NT: There are two. One relates to the formation of the heavy elements in the stars landing inside the human body and all life on Earth. In terms of the most astonishing fact about which we know nothing, there is dark matter and dark energy. We don’t know what either of them is. Everything we know and love about the universe and all the laws of physics as they apply, apply to four percent of the universe. That’s stunning. That’s as humbling a fact as there is.

DF: But you have faith that someday we will know what dark matter and dark energy are.

NT: If you want to use faith in that way, sure. But when faith is used in modern society it has a strong association with religion. The history of science shows that great mysteries get solved. It may be that there’s an answer that humans are too stupid to understand. I’m intrigued by that possibility.

DF: Might we be able to create brains that are smarter than we are?

NT: That’s an interesting question. Possibly. If we know what’s making us smart, go tweak the DNA. Tweak the genome in some way.

DF: How about the idea of uploading your brain into some sort of computer as a way to achieve immortality?

NT: I don’t see that as an important day, any more than the day a machine replaced you on the assembly line, the day a machine replaced your oxen, the day a machine beat us at chess, the day a machine beat us at Jeopardy. It’s fine and intriguing, but to assert that all of life is going to be different or that it’s immortality… don’t tell me it’s you with immortality.

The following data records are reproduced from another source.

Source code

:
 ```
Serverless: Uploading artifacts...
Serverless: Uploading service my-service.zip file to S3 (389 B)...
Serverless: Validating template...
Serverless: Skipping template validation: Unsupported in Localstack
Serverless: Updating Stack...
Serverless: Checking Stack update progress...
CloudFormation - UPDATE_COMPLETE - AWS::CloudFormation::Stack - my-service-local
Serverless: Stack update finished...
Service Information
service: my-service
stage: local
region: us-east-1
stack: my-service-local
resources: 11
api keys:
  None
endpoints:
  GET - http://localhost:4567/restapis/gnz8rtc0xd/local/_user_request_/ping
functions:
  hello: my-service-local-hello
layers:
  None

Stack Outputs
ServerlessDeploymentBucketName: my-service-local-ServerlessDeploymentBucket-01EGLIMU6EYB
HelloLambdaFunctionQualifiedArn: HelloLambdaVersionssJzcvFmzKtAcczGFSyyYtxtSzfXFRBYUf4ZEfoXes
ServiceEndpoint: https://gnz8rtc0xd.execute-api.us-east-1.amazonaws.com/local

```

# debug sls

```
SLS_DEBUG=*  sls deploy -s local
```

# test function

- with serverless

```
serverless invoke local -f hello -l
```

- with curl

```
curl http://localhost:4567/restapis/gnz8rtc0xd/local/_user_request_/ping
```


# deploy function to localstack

DF: What’s something that people would be surprised to learn about you?

NT: If I had another life, I would be a librettist for Broadway musicals. I love musicals.

DF: Do you have a favorite?

NT: My Fair Lady, West Side Story, Jesus Christ Superstar, All That Jazz.

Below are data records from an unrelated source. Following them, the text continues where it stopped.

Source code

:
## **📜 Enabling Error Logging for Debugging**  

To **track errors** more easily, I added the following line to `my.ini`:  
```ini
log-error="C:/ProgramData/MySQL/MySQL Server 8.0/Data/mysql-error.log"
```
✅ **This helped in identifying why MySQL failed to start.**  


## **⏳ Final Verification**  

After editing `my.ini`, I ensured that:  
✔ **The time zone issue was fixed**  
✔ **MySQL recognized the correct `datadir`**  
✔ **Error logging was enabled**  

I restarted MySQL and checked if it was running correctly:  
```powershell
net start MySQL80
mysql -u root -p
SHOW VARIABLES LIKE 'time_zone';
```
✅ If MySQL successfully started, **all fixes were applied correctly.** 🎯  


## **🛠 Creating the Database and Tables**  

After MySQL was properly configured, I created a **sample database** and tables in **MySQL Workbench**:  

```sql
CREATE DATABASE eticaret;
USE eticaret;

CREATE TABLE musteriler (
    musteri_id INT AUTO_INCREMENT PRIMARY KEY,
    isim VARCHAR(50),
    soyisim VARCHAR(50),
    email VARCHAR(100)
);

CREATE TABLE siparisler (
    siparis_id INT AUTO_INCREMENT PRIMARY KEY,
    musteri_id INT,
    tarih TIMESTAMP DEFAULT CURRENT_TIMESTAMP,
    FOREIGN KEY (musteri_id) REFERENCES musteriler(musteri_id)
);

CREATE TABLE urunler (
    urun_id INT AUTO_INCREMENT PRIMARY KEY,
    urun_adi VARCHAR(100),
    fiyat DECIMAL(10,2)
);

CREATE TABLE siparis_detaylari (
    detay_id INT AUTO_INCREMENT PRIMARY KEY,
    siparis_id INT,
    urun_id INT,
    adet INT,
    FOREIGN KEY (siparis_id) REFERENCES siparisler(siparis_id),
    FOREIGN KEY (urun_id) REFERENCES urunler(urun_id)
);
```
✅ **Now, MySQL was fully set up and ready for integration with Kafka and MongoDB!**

DF: So you go to Broadway a lot?

NT: Yeah. I go to plays with my wife and Broadway musicals with the whole family. We just saw The Glass Menagerie.

DF: What else do you do in your spare time?

NT: We both cook and enjoy good wine with good food. The great frustration is that the better we are in the kitchen, the fewer restaurants become available to us to eat in.

DF: Do you have a killer lasagna?

NT: My wife has a killer lasagna. Oh my god.

DF: What’s your best dish?

NT: I make a pistachio-mint-encrusted shank of lamb. With that one you reach for your better bottle of wine. I can’t order rack of lamb in a restaurant anymore. It’s just not as good.

DF: Sounds like you have a sense of awe and wonder at your rack of lamb.

NT (laughing): No, I have a sense of awe and wonder at the food still made by master chefs that I am sure I will never figure out.

DF: What’s one interesting thing viewers will learn from “Cosmos?”

NT: We tell the stories of scientists in different cultures and different eras whose life work was fought against by the culture or the governments that controlled their lives or by social mores that interfered with their exploration of the truth. Some gave their lives for having found truth and in that world you learn that there are science martyrs. They’re people who cared more about the truth than their own relationship to their homeland.

“Cosmos: A Space-Time Odyssey” will premiere on Fox and the National Geographic Channel on March 9.